Most of us have at least a vague idea of what SEO is. But not many of us have a real clear picture of what successful SEO requires.
A Quick SEO Primer
SEO stands for search engine optimization. It has to do with the search queries typed (or spoken) by users, and how the search engines (Google, Bing, etc.) rank all the billions of web pages out there to pull up the best ones for that query.
Organic search is huge. Organic search is when one of your pages, posts or articles is found through a search query. Up to 64% of the traffic coming to your site is organic. So SEO is important!
But how the search engines rank pages has changed drastically over the past 10-15 years, and especially the past 6 years. That’s because Google—the undisputed King of search—keeps changing its algorithms to give searchers the best possible results for their queries.
From the very beginning Google has believed:
“Not all pages are created equal. Some are more important than others.”
(Sergey Brin, co-founder of Google)
Their goal has always been to get those most important pages to the top of any search query.
But they realized a lot of web developers were trying to game the system by doing things like keyword stuffing (adding keywords by the dozens in hopes of rising to the top).
These practices were getting their pages ranked high, but weren’t helping the searcher at all. So Google took action.
Over the years they’ve continually released updates that penalized those sites that weren’t cooperating. I won’t start at the very beginning, but with the aforementioned herd of critters (and yes, these are the names Google chose for their updates)…
Google’s Panda Update
The Panda Update was Google’s third major update to stick to their goal of finding, indexing and ranking the very best search results for organic queries. It was introduced in 2011, and has to do with content quality.
Keyword stuffing had already been penalized for some years by this time. But Panda helped prevent pages with poor quality content from ranking at the top in searches. Google wants the best content for any specific query to rank the highest.
WHAT PANDA MEANS FOR YOU: Write an ongoing stream of quality content for your audience, which will give Google a reason to rank you higher.
Google’s Penguin Update
One of the factors Google uses to rank a site is the number of backlinks it has —outside links that point to that site. Of course many got into the practice of buying and trading links to up their SEO.
So Google launched the Penguin Update in 2012 to penalize “unnatural” link building. Penguin rewards sites that have natural backlinks from high-quality websites and other legit sources.
WHAT PENGUIN MEANS FOR YOU: The better your content, the more reason for others to link to that content, giving Google a reason to rank you higher.
Google’s Hummingbird Update
Hummingbird, launched in 2013, wasn’t just an update but a completely different algorithm. The biggest difference is that Google moved beyond keywords to natural language search.
Hummingbird recognizes synonyms and different phrases that mean the same thing.

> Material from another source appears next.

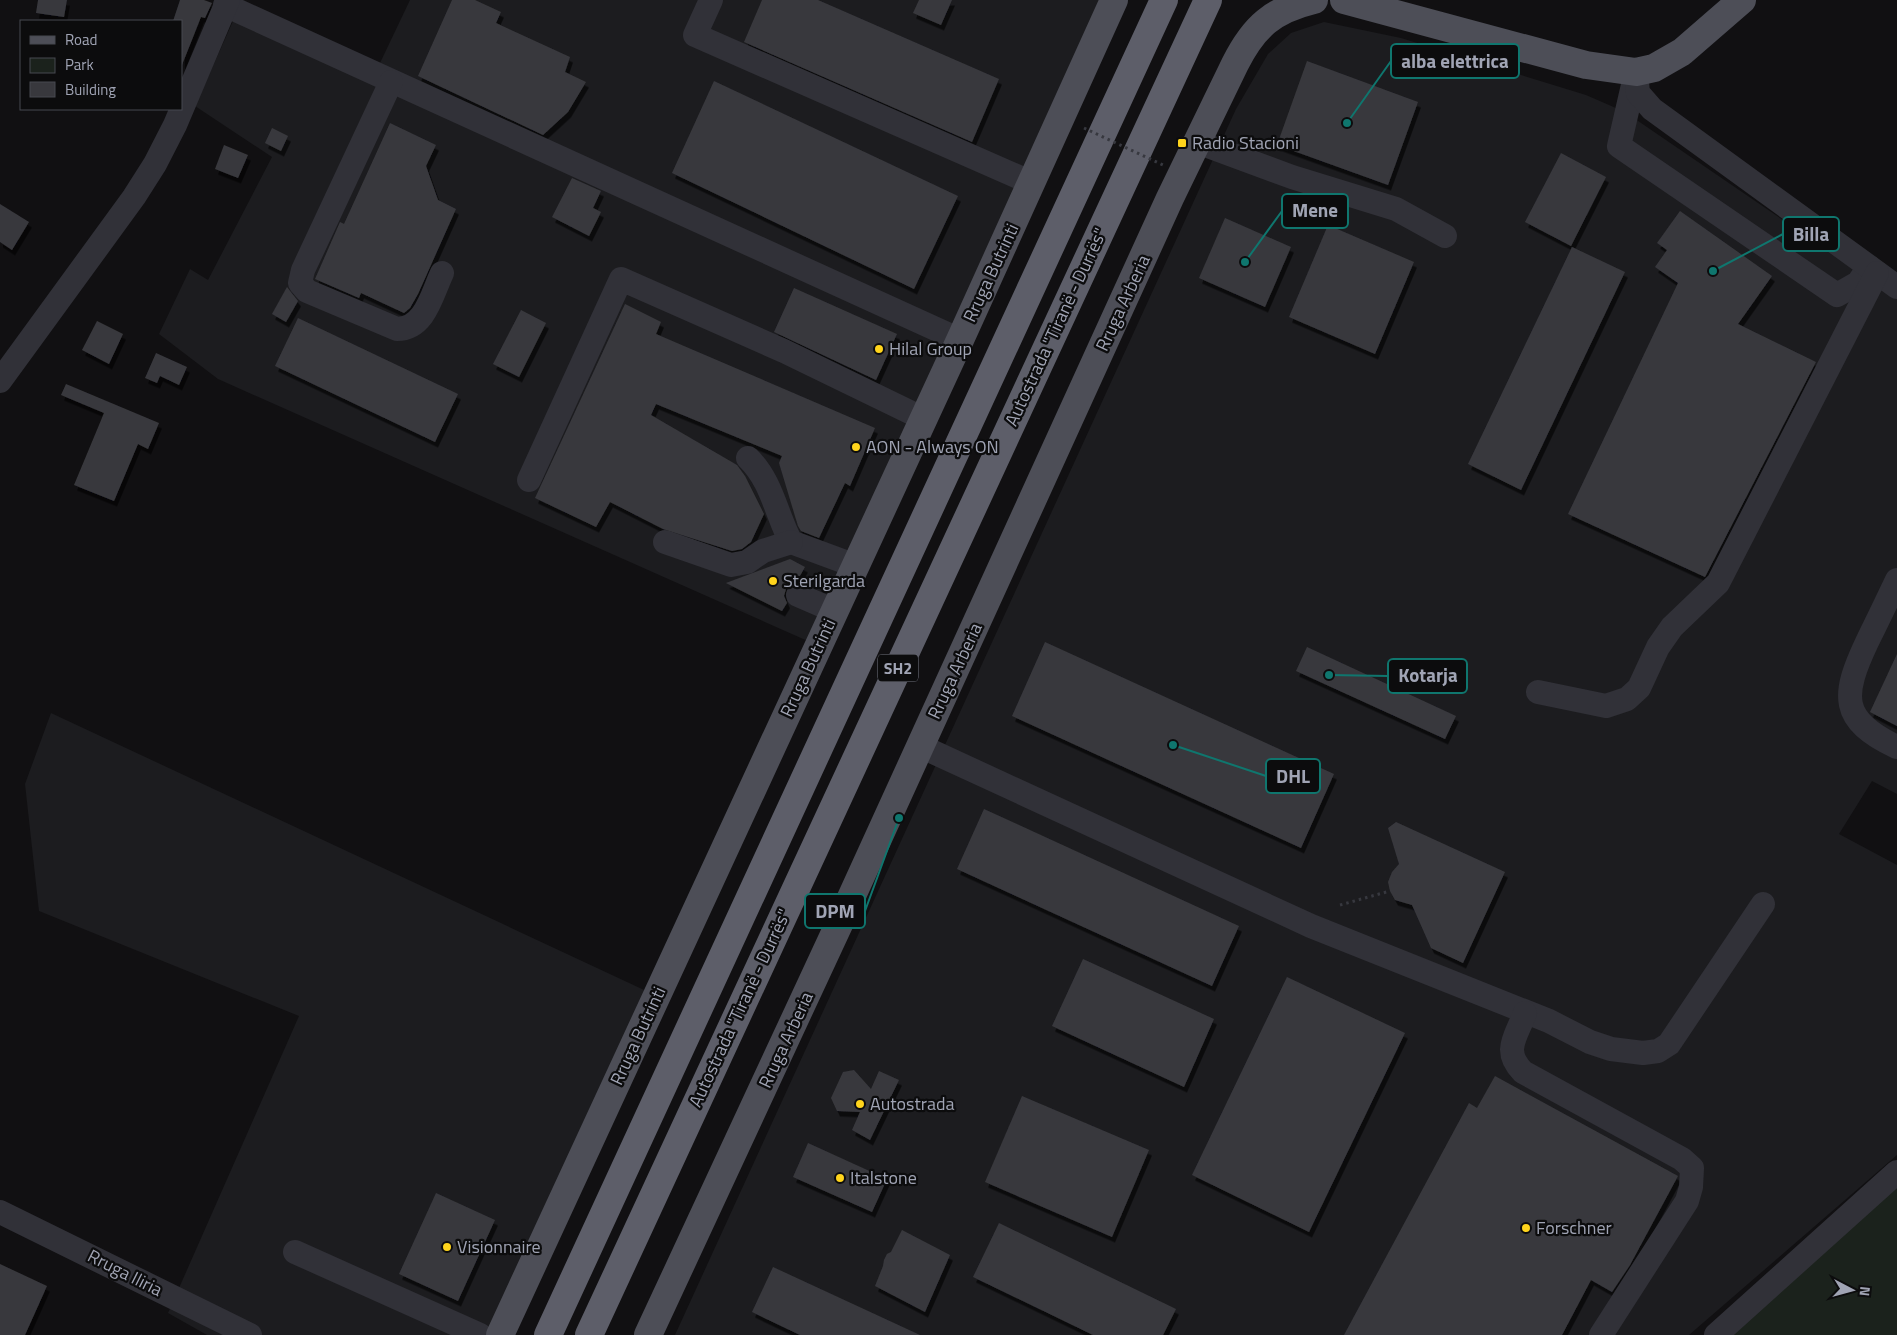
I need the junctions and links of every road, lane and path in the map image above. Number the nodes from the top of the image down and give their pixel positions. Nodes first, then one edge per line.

You still need to know the language of your audience, but you don’t have to use the same keywords over and over again. That means more natural writing.
WHAT HUMMINGBIRD MEANS FOR YOU: Write for your audience, using the language your audience uses. Google gets it.
There are more factors that affect SEO…
A great place to learn more is the source: Google publishes this Search Engine Optimization Starter Guide. It’s a free PDF download.
The Guide is a straightforward and easy-to-understand primer in good SEO. Just like it takes time and effort to build a successful business or non-profit, it takes time and effort to develop successful SEO.
I’ll leave you with this last quote, from the Guide:
“Creating compelling and useful content will likely influence your website more than any of the other factors discussed here.”